He explains what social media platforms are doing in an effort to reduce traumatic content that’s circulating and what has changed over the years. He says that overall, researchers are seeing more diversity and cleaner spaces across social platforms, which can be a result of online community standards. When comparing platforms, Twitter has lower community standards where people are not as accountable compared to a platform like TikTok, where disturbing content is taken down more quickly. Although social platforms are responsible for establishing safe online communities, Campbell adds that it’s also the users who must practice ethical communication and social engagement as they would in person.
“There’s ethics on our part too, and we have to be ethical users. It’s for our own well being, but it’s for the well being of others to be ethical in our mindset of how we’re using social media—and so some of the responsibility lies on the individual too,” he says.
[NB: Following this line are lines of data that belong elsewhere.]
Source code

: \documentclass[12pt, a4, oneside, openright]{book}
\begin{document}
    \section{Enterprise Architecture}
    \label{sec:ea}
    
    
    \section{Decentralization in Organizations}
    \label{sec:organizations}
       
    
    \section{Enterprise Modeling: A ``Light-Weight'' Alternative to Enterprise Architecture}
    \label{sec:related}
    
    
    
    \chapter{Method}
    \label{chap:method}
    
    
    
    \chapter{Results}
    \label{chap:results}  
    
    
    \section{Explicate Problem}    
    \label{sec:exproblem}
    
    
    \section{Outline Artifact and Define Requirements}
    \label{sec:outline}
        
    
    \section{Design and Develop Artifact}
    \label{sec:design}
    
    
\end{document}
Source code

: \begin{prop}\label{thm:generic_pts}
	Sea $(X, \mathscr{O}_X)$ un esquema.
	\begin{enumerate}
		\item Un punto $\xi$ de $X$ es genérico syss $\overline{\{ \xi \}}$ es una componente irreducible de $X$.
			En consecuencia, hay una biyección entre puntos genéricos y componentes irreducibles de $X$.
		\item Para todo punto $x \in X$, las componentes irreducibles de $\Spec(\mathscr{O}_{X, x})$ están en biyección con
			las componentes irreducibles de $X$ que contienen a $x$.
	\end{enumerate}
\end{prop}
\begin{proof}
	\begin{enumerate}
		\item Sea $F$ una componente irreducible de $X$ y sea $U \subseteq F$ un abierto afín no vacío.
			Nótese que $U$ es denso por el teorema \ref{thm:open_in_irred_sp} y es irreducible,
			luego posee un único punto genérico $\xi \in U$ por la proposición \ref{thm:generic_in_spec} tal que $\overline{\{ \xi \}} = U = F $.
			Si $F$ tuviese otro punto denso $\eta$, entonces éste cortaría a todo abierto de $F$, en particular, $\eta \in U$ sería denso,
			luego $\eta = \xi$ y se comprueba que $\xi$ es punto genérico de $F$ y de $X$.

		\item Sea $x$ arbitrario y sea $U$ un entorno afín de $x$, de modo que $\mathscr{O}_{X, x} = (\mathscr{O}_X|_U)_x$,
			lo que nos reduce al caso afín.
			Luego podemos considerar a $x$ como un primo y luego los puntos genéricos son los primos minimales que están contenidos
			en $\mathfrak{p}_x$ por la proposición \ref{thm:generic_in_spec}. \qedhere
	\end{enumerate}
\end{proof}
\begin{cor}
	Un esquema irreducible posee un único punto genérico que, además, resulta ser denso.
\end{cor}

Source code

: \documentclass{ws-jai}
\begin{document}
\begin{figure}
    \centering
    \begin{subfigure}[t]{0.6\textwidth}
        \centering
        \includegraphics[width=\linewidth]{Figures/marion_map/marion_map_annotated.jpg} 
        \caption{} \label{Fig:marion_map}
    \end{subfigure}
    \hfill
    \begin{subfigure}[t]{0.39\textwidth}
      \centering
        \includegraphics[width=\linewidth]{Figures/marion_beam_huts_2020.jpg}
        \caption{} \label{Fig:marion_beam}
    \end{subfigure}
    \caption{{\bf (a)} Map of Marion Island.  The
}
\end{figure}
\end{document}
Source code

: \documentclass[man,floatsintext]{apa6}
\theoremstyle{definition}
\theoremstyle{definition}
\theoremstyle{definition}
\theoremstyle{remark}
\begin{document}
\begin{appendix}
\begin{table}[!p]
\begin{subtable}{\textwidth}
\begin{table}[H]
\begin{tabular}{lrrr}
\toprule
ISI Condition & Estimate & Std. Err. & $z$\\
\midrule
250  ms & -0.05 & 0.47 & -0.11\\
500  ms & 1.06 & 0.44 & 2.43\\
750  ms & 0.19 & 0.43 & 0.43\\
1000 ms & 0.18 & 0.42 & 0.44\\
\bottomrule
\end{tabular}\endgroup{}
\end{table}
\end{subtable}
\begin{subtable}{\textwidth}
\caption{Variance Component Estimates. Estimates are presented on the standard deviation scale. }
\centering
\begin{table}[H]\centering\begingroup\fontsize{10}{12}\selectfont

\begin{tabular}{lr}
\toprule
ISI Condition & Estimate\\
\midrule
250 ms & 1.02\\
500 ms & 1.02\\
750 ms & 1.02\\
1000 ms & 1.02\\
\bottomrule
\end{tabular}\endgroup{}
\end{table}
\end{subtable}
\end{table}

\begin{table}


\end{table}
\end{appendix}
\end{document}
Campbell discusses freedom of speech on the internet and relates it to the importance of democracy. He says that to have ethically functional conversations online, people must be responsible for their words and actions, and think about how their communication will be interpreted before they post. “We have to bring our own set of ethics and principles to the table, it’s just as important that we do in terms of not just what we post, but what we report, what we don’t report, what we look at, etc.”
Media literacy and mindfulness are also important elements to using social media platforms. Campbell refers to this as “media mindedness,” which he describes as a unified effort to care about how we use social media instead of using it as a place to harm or create conflict with others.
“We need to have a higher sense of media mindedness so that we can turn on our media literacy skills, and that means that we have to really care in a way that I think that instead of caring, we tend to take our media for granted,” he says.